Nini’s Deli announces plan to reopen, 1 year after its homophobic, anti-Black Lives Matter messaging drew outrage

A year after shutting down in a firestorm of controversy over its unapologetically homophobic and anti-Black Lives Matter messaging, Nini’s Deli will return next month with plans “to double down on our Christian worldview,” the cafe’s founder announced on social media June 10.

Also, empanadas and iced coffee will be served.

Nini’s Deli founder Juan Riesco said on Facebook and Instagram that Nini’s Deli would return following “prayer, counsel from our leaders and an unction from the Holy Ghost” at 9 a.m. July 6, “if the Lord wills it.”

Riesco declined to comment via Facebook message, saying he would “be taking interviews closer to opening.”

“I pray you repent before it’s too late,” he added.

Nini’s Deli closed in June 2020, during the height of racial justice protests following the death of George Floyd at the hands of Minneapolis police.

The West Town deli was once known mostly for its sandwiches and bright pink wall at the corner of Ohio and Noble streets; Riesco reinvented the restaurant from his immigrant parents’ organic grocery that opened in the ’80s.

“We are so thankful, we get lines that consist of 32 people sitting down and 40 people in line; it feels incredible, it’s an honor,” Riesco said in 2017.

The lines outside Nini’s Deli took on a different tenor last summer when Riesco and family members criticized LGTBQ rights, abortion and the Black Lives Matter movement on social media and via loud speaker outside the restaurant in the days after Floyd’s death. The restaurant became the target of protests by hundreds of people last June that led to heated exchanges.

“You don’t care about other Black lives. You only care when it’s good for your world view, when it’s good to help you sin, when it’s good to help you promote your wicked agenda of abortion, homosexuality and trying to take over this nation,” José Riesco, Juan’s brother, said over a speaker outside the restaurant in a video posted to the owner’s Instagram last summer.

Juan Riesco has said that while he “supports the idea of Black Lives Matter,” he disagreed with the Black Lives Matter movement and the pro-LGBTQ and pro-choice views of protestors gathering at Nini’s Deli.
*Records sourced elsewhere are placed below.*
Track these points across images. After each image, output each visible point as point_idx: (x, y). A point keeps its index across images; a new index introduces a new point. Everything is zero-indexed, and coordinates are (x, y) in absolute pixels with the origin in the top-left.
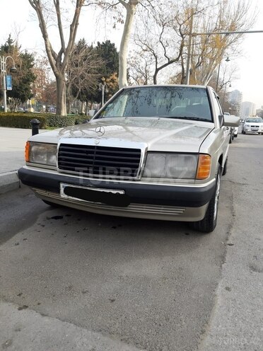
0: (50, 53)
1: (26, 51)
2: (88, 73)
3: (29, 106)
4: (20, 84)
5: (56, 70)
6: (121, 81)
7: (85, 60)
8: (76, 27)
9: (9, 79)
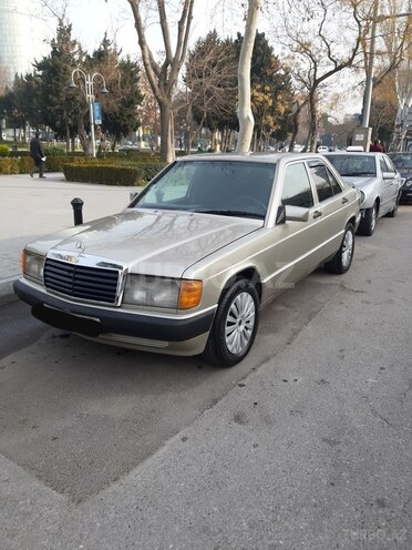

In January, Riesco said on his Instagram account that “God hates the BLM movement.”

Several business partners cut ties with Nini’s Deli after protests, including Nike, the Chicago Fire soccer team, Molly’s Cupcakes, Topo Chico, Intelligentsia and Bang Bang Pie. Nini’s was also removed from two Halal-focused restaurant guides, Zabihah and Haloodie, and the Cash Drop food ordering app.

Following last summer’s protests, Riesco said, his family has received death threats and left the city out of concern for their safety after their home addresses were leaked. According to his Facebook page, Riesco lives in Dallas.

“People want us to conform to their beliefs, and if you don’t, they’re willing to exterminate you,” Juan Riesco said last summer. “All because they don’t believe in our religion and what we stand for. That’s a scary place for our country to be.”

This week’s Instagram and Facebook posts said the new Nini’s Deli will serve empanadas and iced cafe con leche through a takeout window. It said the Riescos will “reopen our family business for the glory of God alone!!”

“We know it is an interesting time to be a vocal Christian business, but we also know all Christians are to be a light in a dark place, and this is the place we are called to,” the posts say. They were accompanied by the image of a pink cross painted on a Black background.

The posts concluded by saying, “We’ll see you in July Chicago!”